Has it hit you how many transitions happen this time of year? Graduations happen in May. High school is over, time to go to work, or maybe prepare for the move to college. College is over, time to find that first career step. Many leases run out in May; time to buy that first house. More houses are sold in June and July than any other month. The marriage industrial complex really cranks up in June. Singleness is over; time to figure out how to be married people.
The beginning of summer is often the beginning of a new chapter, a new season in life.
Unless you’re lost in transition; stuck somewhere at the end of the season you just completed, but not very sure of what to do next.

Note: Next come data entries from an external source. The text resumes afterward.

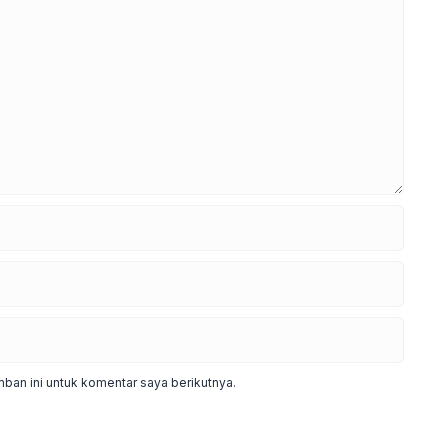
ban ini untuk komentar saya berikutnya.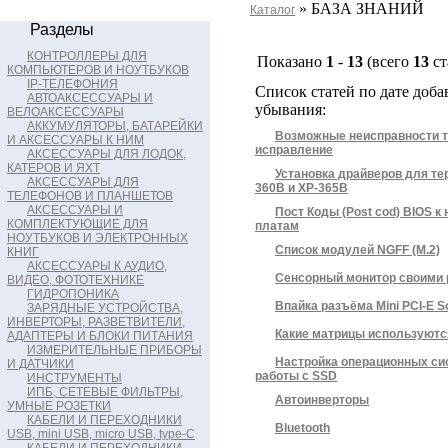
» БАЗА ЗНАНИЙ
Каталог
Разделы
КОНТРОЛЛЕРЫ ДЛЯ
Показано
1
-
13
(всего
13
ст
КОМПЬЮТЕРОВ И НОУТБУКОВ
IP-ТЕЛЕФОНИЯ
Список статей по дате доба
АВТОАКСЕССУАРЫ И
убывания:
ВЕЛОАКСЕССУАРЫ
АККУМУЛЯТОРЫ, БАТАРЕЙКИ
Возможные неисправности т
И АКСЕССУАРЫ К НИМ
исправление
АКСЕССУАРЫ ДЛЯ ЛОДОК,
КАТЕРОВ И ЯХТ
Установка драйверов для тер
АКСЕССУАРЫ ДЛЯ
360B и XP-365B
ТЕЛЕФОНОВ И ПЛАНШЕТОВ
АКСЕССУАРЫ И
Пост Коды (Post cod) BIOS 
КОМПЛЕКТУЮЩИЕ ДЛЯ
платам
НОУТБУКОВ И ЭЛЕКТРОННЫХ
Список модулей NGFF (M.2)
КНИГ
АКСЕССУАРЫ К АУДИО,
Сенсорный монитор своими 
ВИДЕО, ФОТОТЕХНИКЕ
ГИДРОПОНИКА
Впайка разъёма Mini PCI-E S
ЗАРЯДНЫЕ УСТРОЙСТВА,
ИНВЕРТОРЫ, РАЗВЕТВИТЕЛИ,
Какие матрицы используютс
АДАПТЕРЫ И БЛОКИ ПИТАНИЯ
ИЗМЕРИТЕЛЬНЫЕ ПРИБОРЫ
Настройка операционных си
И ДАТЧИКИ
работы с SSD
ИНСТРУМЕНТЫ
ИПБ, СЕТЕВЫЕ ФИЛЬТРЫ,
Автоинверторы
УМНЫЕ РОЗЕТКИ
КАБЕЛИ И ПЕРЕХОДНИКИ
Bluetooth
USB, mini USB, micro USB, type-C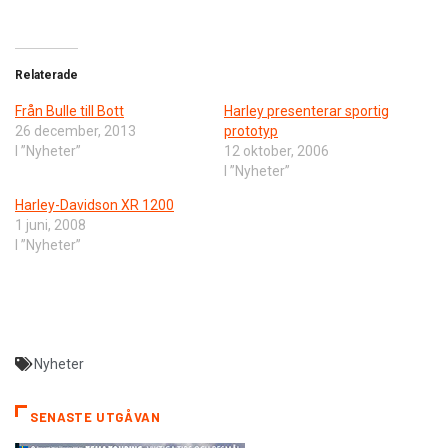
Relaterade
Från Bulle till Bott
Harley presenterar sportig
26 december, 2013
prototyp
I ”Nyheter”
12 oktober, 2006
I ”Nyheter”
Harley-Davidson XR 1200
1 juni, 2008
I ”Nyheter”
Nyheter
SENASTE UTGÅVAN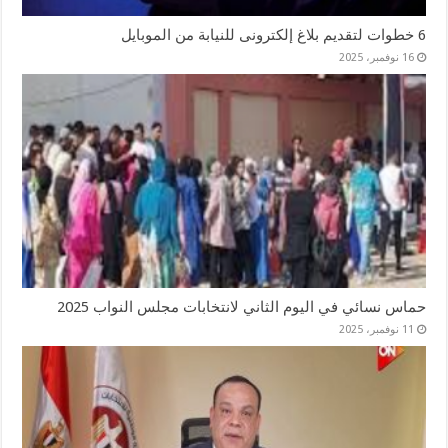
6 خطوات لتقديم بلاغ إلكترونى للنيابة من الموبايل
16 نوفمبر، 2025
حماس نسائي في اليوم الثاني لانتخابات مجلس النواب 2025
11 نوفمبر، 2025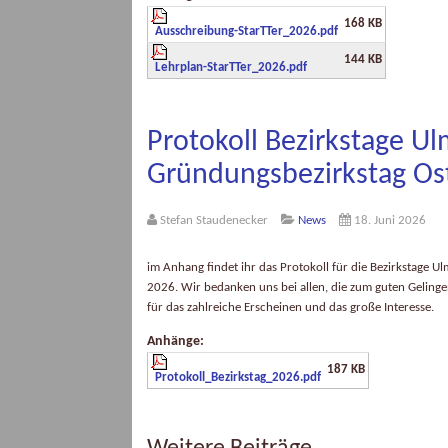
168 KB
Ausschreibung-StarTTer_2026.pdf
144 KB
Lehrplan-StarTTer_2026.pdf
Protokoll Bezirkstage Ul
Gründungsbezirkstag O
Stefan Staudenecker
News
18. Juni 2026
im Anhang findet ihr das Protokoll für die Bezirkstage
2026. Wir bedanken uns bei allen, die zum guten Gelinge
für das zahlreiche Erscheinen und das große Interesse.
Anhänge:
187 KB
Protokoll_Bezirkstag_2026.pdf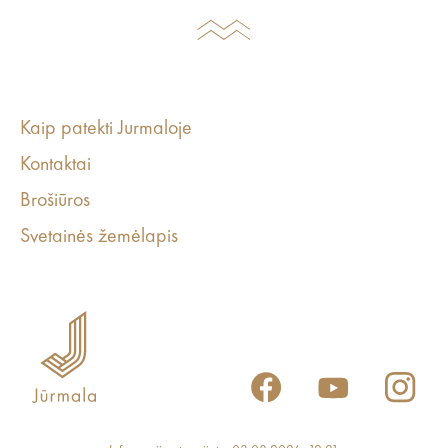
Kaip patekti Jurmaloje
Kontaktai
Brošiūros
Svetainės žemėlapis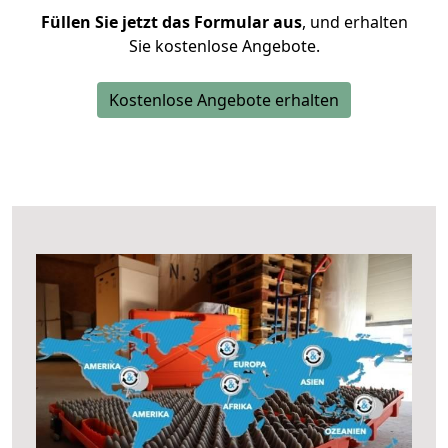
Füllen Sie jetzt das Formular aus
, und erhalten
Sie kostenlose Angebote.
Kostenlose Angebote erhalten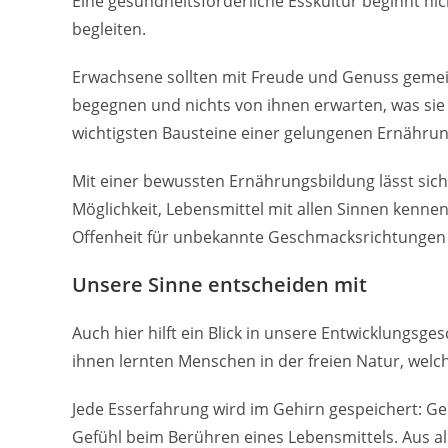
Eine gesundheitsförderliche Esskultur beginnt ni
begleiten.
Erwachsene sollten mit Freude und Genuss geme
begegnen und nichts von ihnen erwarten, was sie ni
wichtigsten Bausteine einer gelungenen Ernährun
Mit einer bewussten Ernährungsbildung lässt sich 
Möglichkeit, Lebensmittel mit allen Sinnen kenne
Offenheit für unbekannte Geschmacksrichtungen 
Unsere Sinne entscheiden mit
Auch hier hilft ein Blick in unsere Entwicklungsg
ihnen lernten Menschen in der freien Natur, wel
Jede Esserfahrung wird im Gehirn gespeichert: G
Gefühl beim Berühren eines Lebensmittels. Aus al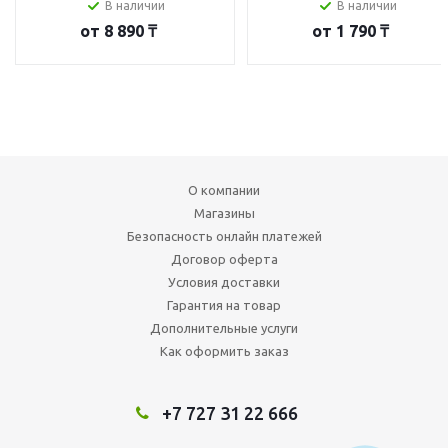
В наличии
В наличии
от
8 890 ₸
от
1 790 ₸
О компании
Магазины
Безопасность онлайн платежей
Договор оферта
Условия доставки
Гарантия на товар
Дополнительные услуги
Как оформить заказ
+7 727 31 22 666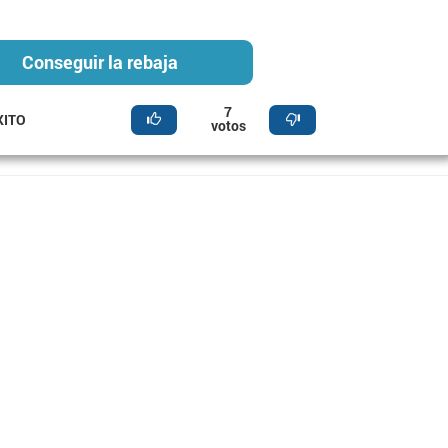
Conseguir la rebaja
7
XITO
votos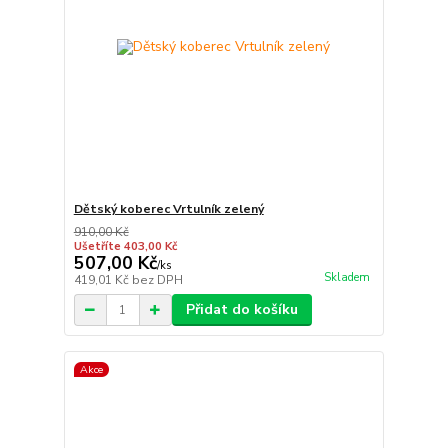
Dětský koberec Vrtulník zelený
910,00 Kč
Ušetříte 403,00 Kč
507,00 Kč
/
ks
Skladem
419,01 Kč
bez DPH
Přidat do košíku
Akce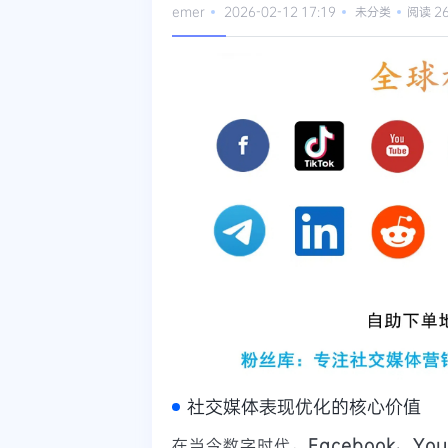
emer
2026-02-12 17:19
未分类
阅读 2
社交媒体表现优化的核心价值
在当今数字时代，
Facebook、You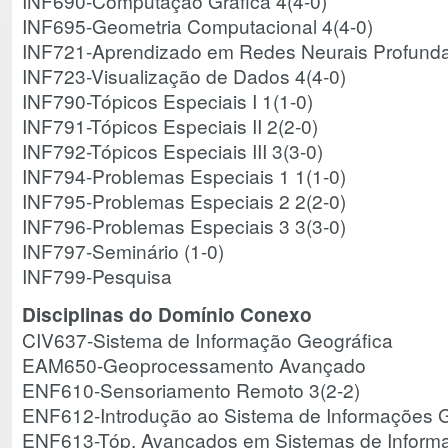
INF690-Computação Gráfica 4(4-0)
INF695-Geometria Computacional 4(4-0)
INF721-Aprendizado em Redes Neurais Profunda
INF723-Visualização de Dados 4(4-0)
INF790-Tópicos Especiais I 1(1-0)
INF791-Tópicos Especiais II 2(2-0)
INF792-Tópicos Especiais III 3(3-0)
INF794-Problemas Especiais 1 1(1-0)
INF795-Problemas Especiais 2 2(2-0)
INF796-Problemas Especiais 3 3(3-0)
INF797-Seminário (1-0)
INF799-Pesquisa
Disciplinas do Domínio Conexo
CIV637-Sistema de Informação Geográfica
EAM650-Geoprocessamento Avançado
ENF610-Sensoriamento Remoto 3(2-2)
ENF612-Introdução ao Sistema de Informações G
ENF613-Tóp. Avançados em Sistemas de Informa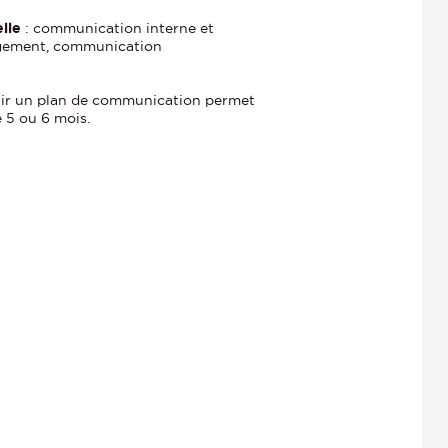
lle
: communication interne et
agement, communication
ablir un plan de communication permet
 5 ou 6 mois.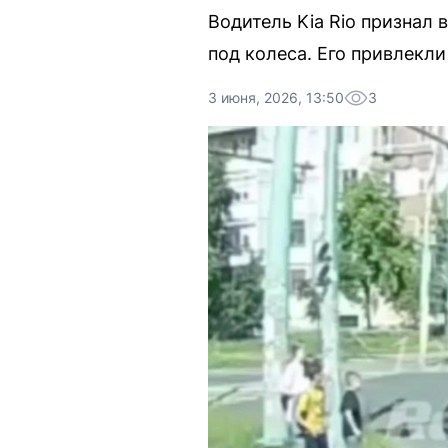
Водитель Kia Rio признал 
под колеса. Его привлекли
3 июня, 2026, 13:50
3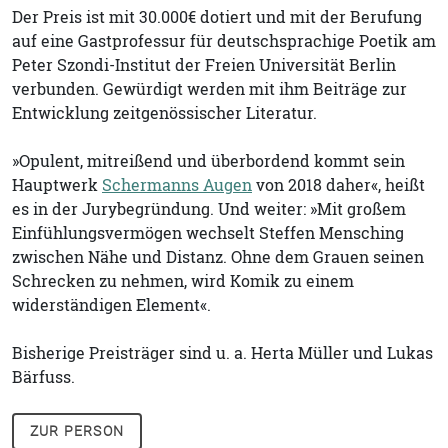
Der Preis ist mit 30.000€ dotiert und mit der Berufung
auf eine Gastprofessur für deutschsprachige Poetik am
Peter Szondi-Institut der Freien Universität Berlin
verbunden. Gewürdigt werden mit ihm Beiträge zur
Entwicklung zeitgenössischer Literatur.
»Opulent, mitreißend und überbordend kommt sein
Hauptwerk
Schermanns Augen
von 2018 daher«,
heißt
es in der Jurybegründung. Und weiter: »Mit großem
Einfühlungsvermögen wechselt Steffen Mensching
zwischen Nähe und Distanz. Ohne dem Grauen seinen
Schrecken zu nehmen, wird Komik zu einem
widerständigen Element«.
Bisherige Preisträger sind u. a. Herta Müller und Lukas
Bärfuss.
ZUR PERSON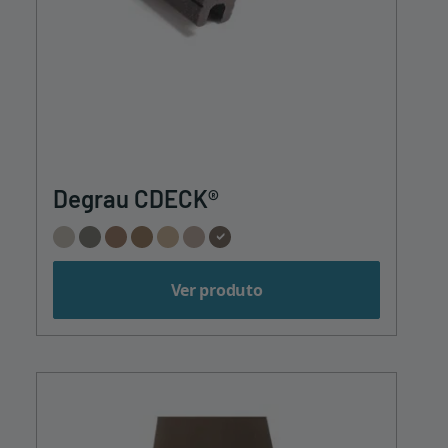
Degrau CDECK®
Ver produto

I don’t claim to be an expert on this, but here are some thoughts, based on Solomon’s advice in Ecclesiastes chapter three, that might help.
First, make sure to fully enjoy the season you are in. Maybe you aren’t in transition. Maybe you’re right in the middle of high school, or college, or parenting. Embrace it! Be all the way there! “Life is an hourglass glued to the table,”* is true. This moment will pass all too soon. Don’t miss it by looking over the horizon.
Second, celebrate the season you just completed, and say goodbye. Did you graduate? Land your first job? Get married? Have your first child? Celebrate the goodness of God in your life for all that has gone before and brought you to this point, put your pictures in a photo album, and let it go. Say goodbye to the past. You won’t be traveling that way again. Let the good memories warm you and the bad ones warn you, but don’t live there. You can’t navigate a successful future by looking over your shoulder.
Third, embrace the road before you with faith, hope, and love. New seasons mean new decisions, new ways of thinking about old problems, new challenges, and new rewards. You won’t always get it right. Make the decision anyway. You won’t always be able to predict the outcome, do your homework and take the next step anyway. You won’t always be immediately appreciated for what you do, keep looking out for the wellbeing of the others around you anyway.
Finally, in all that you do, remember this: the world is a big and beautiful place, “too big for us, yet its satisfactions are too small.”** We were made for eternity, made for relationship with the infinite Creator. Seek him every step of the way, walk with him through every season, and you will not get lost in transition.
*Anna Nalick, Breathe.
**NIV Study Bible, Ecclesiastes 3:11 notes.